● INFORMATION GIVEN:

((

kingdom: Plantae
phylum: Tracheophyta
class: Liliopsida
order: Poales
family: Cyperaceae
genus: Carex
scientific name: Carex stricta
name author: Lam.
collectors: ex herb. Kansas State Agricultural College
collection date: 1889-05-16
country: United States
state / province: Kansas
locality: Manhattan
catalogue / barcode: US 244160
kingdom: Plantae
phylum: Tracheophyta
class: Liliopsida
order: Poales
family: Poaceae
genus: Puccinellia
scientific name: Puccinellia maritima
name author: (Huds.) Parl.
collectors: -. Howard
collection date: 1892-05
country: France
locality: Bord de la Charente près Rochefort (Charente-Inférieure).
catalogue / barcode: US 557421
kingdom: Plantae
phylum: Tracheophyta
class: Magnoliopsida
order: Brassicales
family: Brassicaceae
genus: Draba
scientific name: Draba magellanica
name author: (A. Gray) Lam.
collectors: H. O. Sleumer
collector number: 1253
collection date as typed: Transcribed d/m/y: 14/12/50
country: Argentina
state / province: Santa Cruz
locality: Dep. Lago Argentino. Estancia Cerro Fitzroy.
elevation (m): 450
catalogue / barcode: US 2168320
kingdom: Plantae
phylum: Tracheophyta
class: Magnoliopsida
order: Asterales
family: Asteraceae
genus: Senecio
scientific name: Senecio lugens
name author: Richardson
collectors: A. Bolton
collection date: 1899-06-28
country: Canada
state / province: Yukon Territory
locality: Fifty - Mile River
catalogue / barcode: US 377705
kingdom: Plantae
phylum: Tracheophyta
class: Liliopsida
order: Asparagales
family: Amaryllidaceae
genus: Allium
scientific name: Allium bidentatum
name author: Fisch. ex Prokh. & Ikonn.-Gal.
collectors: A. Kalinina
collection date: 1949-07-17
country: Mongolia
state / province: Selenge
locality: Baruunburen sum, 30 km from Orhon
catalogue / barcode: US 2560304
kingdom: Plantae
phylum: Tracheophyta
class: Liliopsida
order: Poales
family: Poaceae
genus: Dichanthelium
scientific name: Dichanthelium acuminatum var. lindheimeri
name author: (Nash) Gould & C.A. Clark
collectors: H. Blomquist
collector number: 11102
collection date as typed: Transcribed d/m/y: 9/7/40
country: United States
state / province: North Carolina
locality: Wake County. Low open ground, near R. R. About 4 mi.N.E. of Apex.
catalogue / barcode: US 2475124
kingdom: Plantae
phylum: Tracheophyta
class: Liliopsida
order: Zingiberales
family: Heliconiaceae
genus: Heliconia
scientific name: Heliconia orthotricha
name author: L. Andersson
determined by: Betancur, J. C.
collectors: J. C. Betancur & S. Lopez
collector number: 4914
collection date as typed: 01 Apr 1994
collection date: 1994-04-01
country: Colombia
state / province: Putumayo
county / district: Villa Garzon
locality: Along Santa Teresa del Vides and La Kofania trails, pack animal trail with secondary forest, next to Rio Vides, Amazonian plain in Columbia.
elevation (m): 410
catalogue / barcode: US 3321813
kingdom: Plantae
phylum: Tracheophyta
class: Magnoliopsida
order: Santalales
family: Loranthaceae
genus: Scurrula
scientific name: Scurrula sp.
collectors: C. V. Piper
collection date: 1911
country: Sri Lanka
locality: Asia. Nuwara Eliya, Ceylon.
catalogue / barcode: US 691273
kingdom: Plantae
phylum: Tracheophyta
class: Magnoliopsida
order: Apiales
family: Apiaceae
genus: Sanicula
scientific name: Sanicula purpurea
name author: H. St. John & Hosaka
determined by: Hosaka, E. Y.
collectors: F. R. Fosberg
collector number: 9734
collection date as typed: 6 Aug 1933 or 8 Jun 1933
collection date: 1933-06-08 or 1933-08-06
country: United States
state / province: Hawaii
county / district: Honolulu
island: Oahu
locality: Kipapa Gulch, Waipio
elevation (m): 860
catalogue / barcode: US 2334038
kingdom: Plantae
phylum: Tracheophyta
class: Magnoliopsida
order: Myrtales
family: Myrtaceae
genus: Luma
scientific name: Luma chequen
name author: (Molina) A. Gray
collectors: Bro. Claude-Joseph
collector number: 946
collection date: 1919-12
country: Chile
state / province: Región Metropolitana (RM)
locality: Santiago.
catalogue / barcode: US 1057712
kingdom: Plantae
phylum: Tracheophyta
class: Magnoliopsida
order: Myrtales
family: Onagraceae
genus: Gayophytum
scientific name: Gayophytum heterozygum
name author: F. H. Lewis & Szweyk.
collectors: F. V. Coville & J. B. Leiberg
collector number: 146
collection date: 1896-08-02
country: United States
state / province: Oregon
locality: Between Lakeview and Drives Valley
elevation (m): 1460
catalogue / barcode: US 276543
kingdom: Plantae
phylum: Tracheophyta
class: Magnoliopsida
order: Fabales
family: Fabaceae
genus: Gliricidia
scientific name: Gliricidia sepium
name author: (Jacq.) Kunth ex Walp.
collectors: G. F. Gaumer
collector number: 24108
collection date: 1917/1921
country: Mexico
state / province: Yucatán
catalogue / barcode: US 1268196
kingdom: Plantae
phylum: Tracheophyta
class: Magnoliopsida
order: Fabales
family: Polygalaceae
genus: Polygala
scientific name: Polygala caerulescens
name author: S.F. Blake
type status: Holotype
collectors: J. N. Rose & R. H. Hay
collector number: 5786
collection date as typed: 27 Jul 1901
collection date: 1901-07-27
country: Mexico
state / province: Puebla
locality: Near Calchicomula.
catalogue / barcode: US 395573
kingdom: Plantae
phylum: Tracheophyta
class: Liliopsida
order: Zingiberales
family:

))

● EXERCISE:
Copy the data above line for line, keeping every word, number, and mark unchanged.

● WRITTEN REPLY:
kingdom: Plantae
phylum: Tracheophyta
class: Liliopsida
order: Poales
family: Cyperaceae
genus: Carex
scientific name: Carex stricta
name author: Lam.
collectors: ex herb. Kansas State Agricultural College
collection date: 1889-05-16
country: United States
state / province: Kansas
locality: Manhattan
catalogue / barcode: US 244160
kingdom: Plantae
phylum: Tracheophyta
class: Liliopsida
order: Poales
family: Poaceae
genus: Puccinellia
scientific name: Puccinellia maritima
name author: (Huds.) Parl.
collectors: -. Howard
collection date: 1892-05
country: France
locality: Bord de la Charente près Rochefort (Charente-Inférieure).
catalogue / barcode: US 557421
kingdom: Plantae
phylum: Tracheophyta
class: Magnoliopsida
order: Brassicales
family: Brassicaceae
genus: Draba
scientific name: Draba magellanica
name author: (A. Gray) Lam.
collectors: H. O. Sleumer
collector number: 1253
collection date as typed: Transcribed d/m/y: 14/12/50
country: Argentina
state / province: Santa Cruz
locality: Dep. Lago Argentino. Estancia Cerro Fitzroy.
elevation (m): 450
catalogue / barcode: US 2168320
kingdom: Plantae
phylum: Tracheophyta
class: Magnoliopsida
order: Asterales
family: Asteraceae
genus: Senecio
scientific name: Senecio lugens
name author: Richardson
collectors: A. Bolton
collection date: 1899-06-28
country: Canada
state / province: Yukon Territory
locality: Fifty - Mile River
catalogue / barcode: US 377705
kingdom: Plantae
phylum: Tracheophyta
class: Liliopsida
order: Asparagales
family: Amaryllidaceae
genus: Allium
scientific name: Allium bidentatum
name author: Fisch. ex Prokh. & Ikonn.-Gal.
collectors: A. Kalinina
collection date: 1949-07-17
country: Mongolia
state / province: Selenge
locality: Baruunburen sum, 30 km from Orhon
catalogue / barcode: US 2560304
kingdom: Plantae
phylum: Tracheophyta
class: Liliopsida
order: Poales
family: Poaceae
genus: Dichanthelium
scientific name: Dichanthelium acuminatum var. lindheimeri
name author: (Nash) Gould & C.A. Clark
collectors: H. Blomquist
collector number: 11102
collection date as typed: Transcribed d/m/y: 9/7/40
country: United States
state / province: North Carolina
locality: Wake County. Low open ground, near R. R. About 4 mi.N.E. of Apex.
catalogue / barcode: US 2475124
kingdom: Plantae
phylum: Tracheophyta
class: Liliopsida
order: Zingiberales
family: Heliconiaceae
genus: Heliconia
scientific name: Heliconia orthotricha
name author: L. Andersson
determined by: Betancur, J. C.
collectors: J. C. Betancur & S. Lopez
collector number: 4914
collection date as typed: 01 Apr 1994
collection date: 1994-04-01
country: Colombia
state / province: Putumayo
county / district: Villa Garzon
locality: Along Santa Teresa del Vides and La Kofania trails, pack animal trail with secondary forest, next to Rio Vides, Amazonian plain in Columbia.
elevation (m): 410
catalogue / barcode: US 3321813
kingdom: Plantae
phylum: Tracheophyta
class: Magnoliopsida
order: Santalales
family: Loranthaceae
genus: Scurrula
scientific name: Scurrula sp.
collectors: C. V. Piper
collection date: 1911
country: Sri Lanka
locality: Asia. Nuwara Eliya, Ceylon.
catalogue / barcode: US 691273
kingdom: Plantae
phylum: Tracheophyta
class: Magnoliopsida
order: Apiales
family: Apiaceae
genus: Sanicula
scientific name: Sanicula purpurea
name author: H. St. John & Hosaka
determined by: Hosaka, E. Y.
collectors: F. R. Fosberg
collector number: 9734
collection date as typed: 6 Aug 1933 or 8 Jun 1933
collection date: 1933-06-08 or 1933-08-06
country: United States
state / province: Hawaii
county / district: Honolulu
island: Oahu
locality: Kipapa Gulch, Waipio
elevation (m): 860
catalogue / barcode: US 2334038
kingdom: Plantae
phylum: Tracheophyta
class: Magnoliopsida
order: Myrtales
family: Myrtaceae
genus: Luma
scientific name: Luma chequen
name author: (Molina) A. Gray
collectors: Bro. Claude-Joseph
collector number: 946
collection date: 1919-12
country: Chile
state / province: Región Metropolitana (RM)
locality: Santiago.
catalogue / barcode: US 1057712
kingdom: Plantae
phylum: Tracheophyta
class: Magnoliopsida
order: Myrtales
family: Onagraceae
genus: Gayophytum
scientific name: Gayophytum heterozygum
name author: F. H. Lewis & Szweyk.
collectors: F. V. Coville & J. B. Leiberg
collector number: 146
collection date: 1896-08-02
country: United States
state / province: Oregon
locality: Between Lakeview and Drives Valley
elevation (m): 1460
catalogue / barcode: US 276543
kingdom: Plantae
phylum: Tracheophyta
class: Magnoliopsida
order: Fabales
family: Fabaceae
genus: Gliricidia
scientific name: Gliricidia sepium
name author: (Jacq.) Kunth ex Walp.
collectors: G. F. Gaumer
collector number: 24108
collection date: 1917/1921
country: Mexico
state / province: Yucatán
catalogue / barcode: US 1268196
kingdom: Plantae
phylum: Tracheophyta
class: Magnoliopsida
order: Fabales
family: Polygalaceae
genus: Polygala
scientific name: Polygala caerulescens
name author: S.F. Blake
type status: Holotype
collectors: J. N. Rose & R. H. Hay
collector number: 5786
collection date as typed: 27 Jul 1901
collection date: 1901-07-27
country: Mexico
state / province: Puebla
locality: Near Calchicomula.
catalogue / barcode: US 395573
kingdom: Plantae
phylum: Tracheophyta
class: Liliopsida
order: Zingiberales
family:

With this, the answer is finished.